Experts have said that within a year we will talk about “catching a Covid” just as we do with a cold. The i news site reported that, as people build up immunity from vaccines and previous infections, the virus has weakened to become more cold-like in recent weeks. However, Covid remains deadly for some people and there is still a risk that immunity levels will deteriorate and that a much more deadly new variant will emerge.

8

Rail cuts ‘endanger passengers’

Unions have warned that cuts to rail funding could lead to more serious rail accidents. The TUC said Network Rail’s plans to save £100m a year means around 2,500 jobs are expected to go, putting passengers at risk. It warned that the Treasury was also demanding cuts from train operators that would disrupt services and leave fewer trains running, leaving commuters “packed like sardines”. Network Rail insisted it would not compromise safety.

9

Musk hints at Twitter fee

Business and government users on Twitter may be asked to pay a “slight” fee to stay on the platform, Elon Musk has said.

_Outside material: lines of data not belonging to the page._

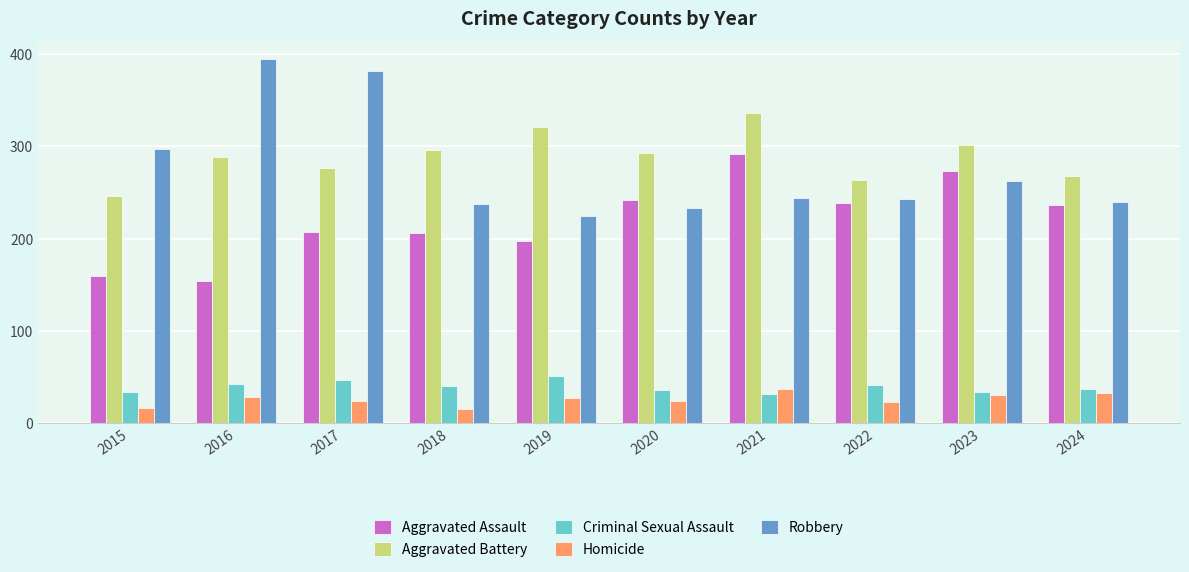

Which category has the lowest value in the Robbery series?

2019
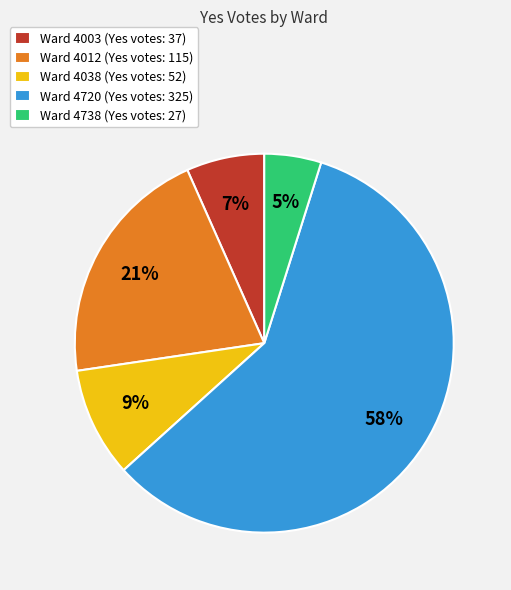

Rank the categories by value from highest to lowest.

Ward 4720 (Yes votes: 325), Ward 4012 (Yes votes: 115), Ward 4038 (Yes votes: 52), Ward 4003 (Yes votes: 37), Ward 4738 (Yes votes: 27)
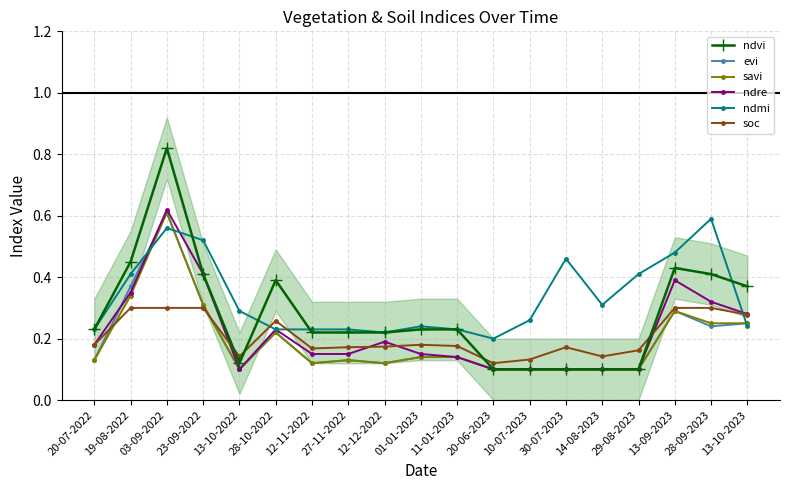

What position from the right is 19-08-2022?

18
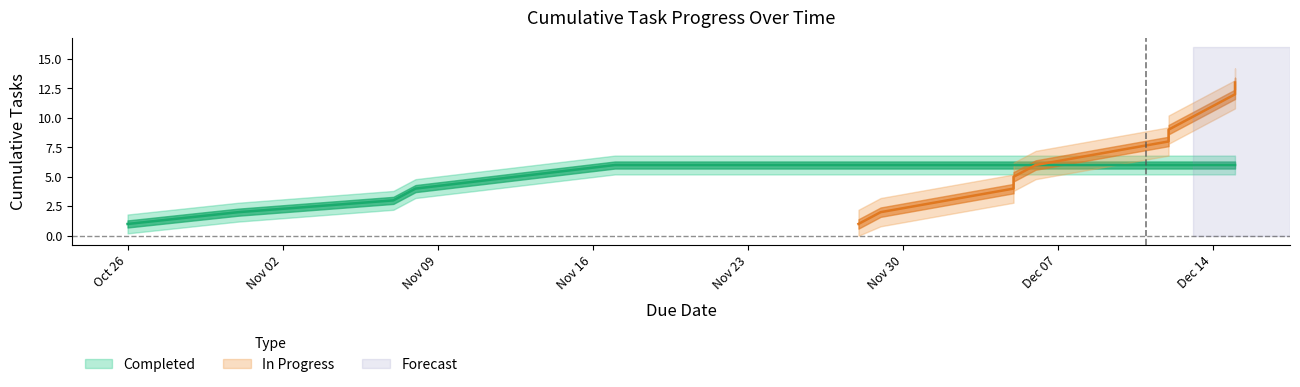

The value at 2015-10-31 is 1. True or false?

False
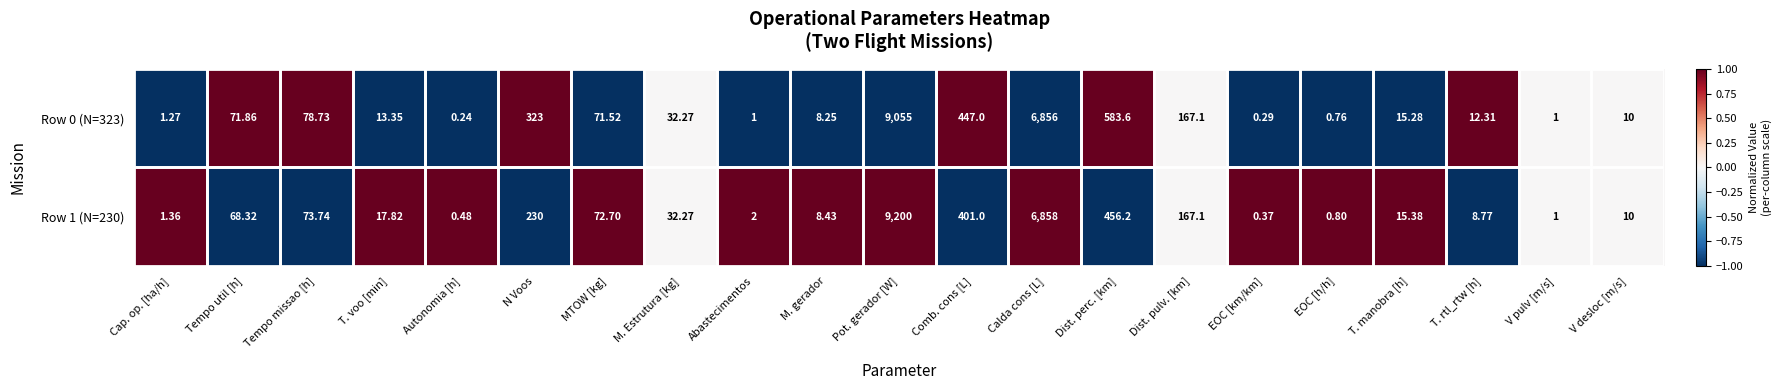

Rank the categories by Row 1 (N=230) value from highest to lowest.

Pot. gerador [W], Calda cons [L], Dist. perc. [km], Comb. cons [L], N Voos, Dist. pulv. [km], Tempo missao [h], MTOW [kg], Tempo util [h], M. Estrutura [kg], T. voo [min], T. manobra [h], V desloc [m/s], T. rtl_rtw [h], M. gerador, Abastecimentos, Cap. op. [ha/h], V pulv [m/s], EOC [h/h], Autonomia [h], EOC [km/km]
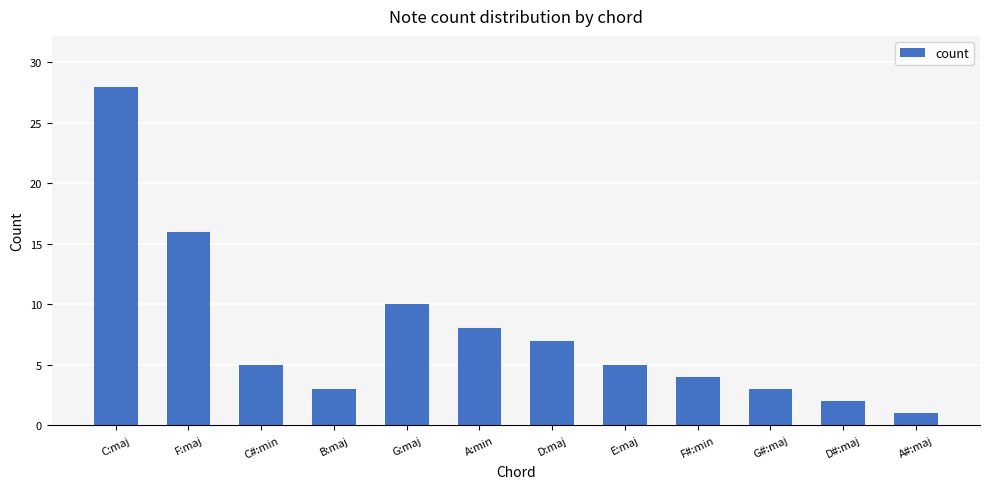

Count the number of categories in the chart.

12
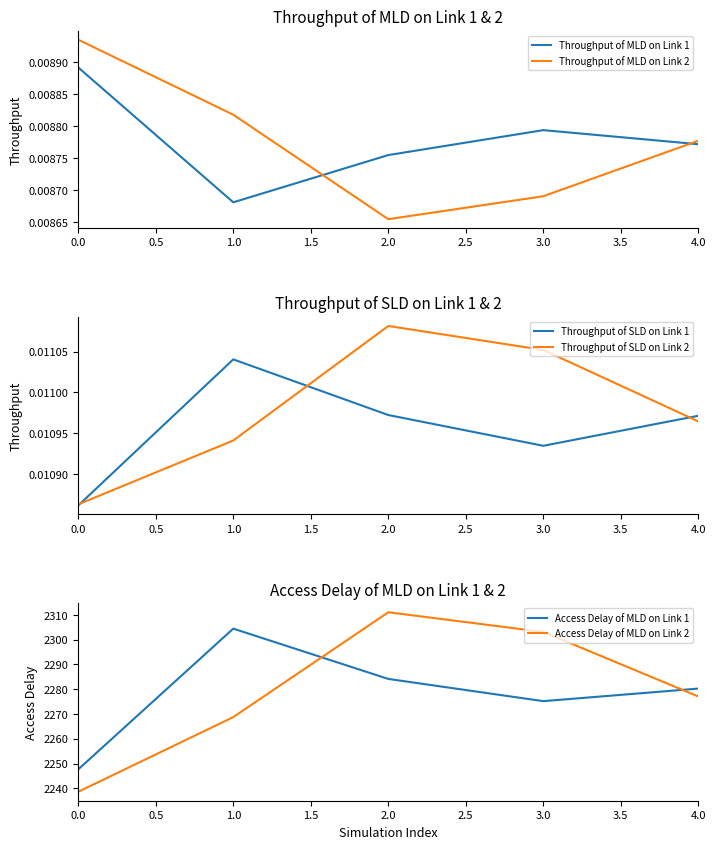

Where is Throughput of MLD on Link 2 nearest to the value 0?

2.0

After the board of Twitter agreed to a $44bn (£34.5bn) takeover offer from Musk, the Tesla boss said the site would always be free for “casual users”. He has previously hinted that he would introduce new features to the platform and signalled that he would tweak its new premium subscription service, including cutting its price. His takeover of the company is expected to be completed later this year.

10

Anti-speeding campaigner caught speeding

A Conservative police and crime commissioner who vowed to crack down on speeding motorists has been caught breaking a 30mph limit five times within 12 weeks. Caroline Henry, PCC for Nottinghamshire police, was said to be “embarrassed and ashamed” after admitting to the offences. During her election campaign, her police and crime plan pledged to crack down on speeding as a priority, and on her personal website Henry said she wanted to ensure an “effective and efficient” police response to the problem.